======== DATASET
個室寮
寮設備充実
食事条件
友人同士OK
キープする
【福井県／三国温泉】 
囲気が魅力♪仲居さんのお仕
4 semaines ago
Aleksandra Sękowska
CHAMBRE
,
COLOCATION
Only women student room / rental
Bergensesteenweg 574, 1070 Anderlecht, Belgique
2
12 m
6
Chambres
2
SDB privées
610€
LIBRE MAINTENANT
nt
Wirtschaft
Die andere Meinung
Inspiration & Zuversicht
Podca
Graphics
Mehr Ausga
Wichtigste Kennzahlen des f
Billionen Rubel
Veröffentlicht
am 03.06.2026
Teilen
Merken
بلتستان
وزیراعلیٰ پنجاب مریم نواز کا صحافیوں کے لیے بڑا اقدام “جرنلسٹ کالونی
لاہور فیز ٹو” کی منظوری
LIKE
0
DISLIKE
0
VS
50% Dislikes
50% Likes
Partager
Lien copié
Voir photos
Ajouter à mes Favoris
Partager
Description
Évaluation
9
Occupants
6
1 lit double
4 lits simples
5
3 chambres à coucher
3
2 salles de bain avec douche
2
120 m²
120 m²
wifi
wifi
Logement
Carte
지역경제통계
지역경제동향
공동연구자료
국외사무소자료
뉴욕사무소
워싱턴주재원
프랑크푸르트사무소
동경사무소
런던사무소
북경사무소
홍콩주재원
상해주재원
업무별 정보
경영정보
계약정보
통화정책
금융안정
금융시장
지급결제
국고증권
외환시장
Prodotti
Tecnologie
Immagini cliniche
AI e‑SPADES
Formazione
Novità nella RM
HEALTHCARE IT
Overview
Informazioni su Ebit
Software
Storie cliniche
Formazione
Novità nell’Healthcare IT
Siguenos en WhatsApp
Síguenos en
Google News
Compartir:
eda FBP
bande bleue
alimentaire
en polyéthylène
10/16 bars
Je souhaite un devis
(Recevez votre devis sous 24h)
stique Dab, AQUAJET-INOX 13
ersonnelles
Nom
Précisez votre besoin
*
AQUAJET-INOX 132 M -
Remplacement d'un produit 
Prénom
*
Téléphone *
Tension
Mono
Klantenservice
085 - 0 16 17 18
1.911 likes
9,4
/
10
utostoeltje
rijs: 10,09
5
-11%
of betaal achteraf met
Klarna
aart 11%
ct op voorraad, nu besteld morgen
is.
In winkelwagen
================
■ WHAT THE TASK REQUIRES ■
An exact copy of the listing above is all the answer should hold.

■ WRITTEN REPLY ■
個室寮
寮設備充実
食事条件
友人同士OK
キープする
【福井県／三国温泉】 
囲気が魅力♪仲居さんのお仕
4 semaines ago
Aleksandra Sękowska
CHAMBRE
,
COLOCATION
Only women student room / rental
Bergensesteenweg 574, 1070 Anderlecht, Belgique
2
12 m
6
Chambres
2
SDB privées
610€
LIBRE MAINTENANT
nt
Wirtschaft
Die andere Meinung
Inspiration & Zuversicht
Podca
Graphics
Mehr Ausga
Wichtigste Kennzahlen des f
Billionen Rubel
Veröffentlicht
am 03.06.2026
Teilen
Merken
بلتستان
وزیراعلیٰ پنجاب مریم نواز کا صحافیوں کے لیے بڑا اقدام “جرنلسٹ کالونی
لاہور فیز ٹو” کی منظوری
LIKE
0
DISLIKE
0
VS
50% Dislikes
50% Likes
Partager
Lien copié
Voir photos
Ajouter à mes Favoris
Partager
Description
Évaluation
9
Occupants
6
1 lit double
4 lits simples
5
3 chambres à coucher
3
2 salles de bain avec douche
2
120 m²
120 m²
wifi
wifi
Logement
Carte
지역경제통계
지역경제동향
공동연구자료
국외사무소자료
뉴욕사무소
워싱턴주재원
프랑크푸르트사무소
동경사무소
런던사무소
북경사무소
홍콩주재원
상해주재원
업무별 정보
경영정보
계약정보
통화정책
금융안정
금융시장
지급결제
국고증권
외환시장
Prodotti
Tecnologie
Immagini cliniche
AI e‑SPADES
Formazione
Novità nella RM
HEALTHCARE IT
Overview
Informazioni su Ebit
Software
Storie cliniche
Formazione
Novità nell’Healthcare IT
Siguenos en WhatsApp
Síguenos en
Google News
Compartir:
eda FBP
bande bleue
alimentaire
en polyéthylène
10/16 bars
Je souhaite un devis
(Recevez votre devis sous 24h)
stique Dab, AQUAJET-INOX 13
ersonnelles
Nom
Précisez votre besoin
*
AQUAJET-INOX 132 M -
Remplacement d'un produit 
Prénom
*
Téléphone *
Tension
Mono
Klantenservice
085 - 0 16 17 18
1.911 likes
9,4
/
10
utostoeltje
rijs: 10,09
5
-11%
of betaal achteraf met
Klarna
aart 11%
ct op voorraad, nu besteld morgen
is.
In winkelwagen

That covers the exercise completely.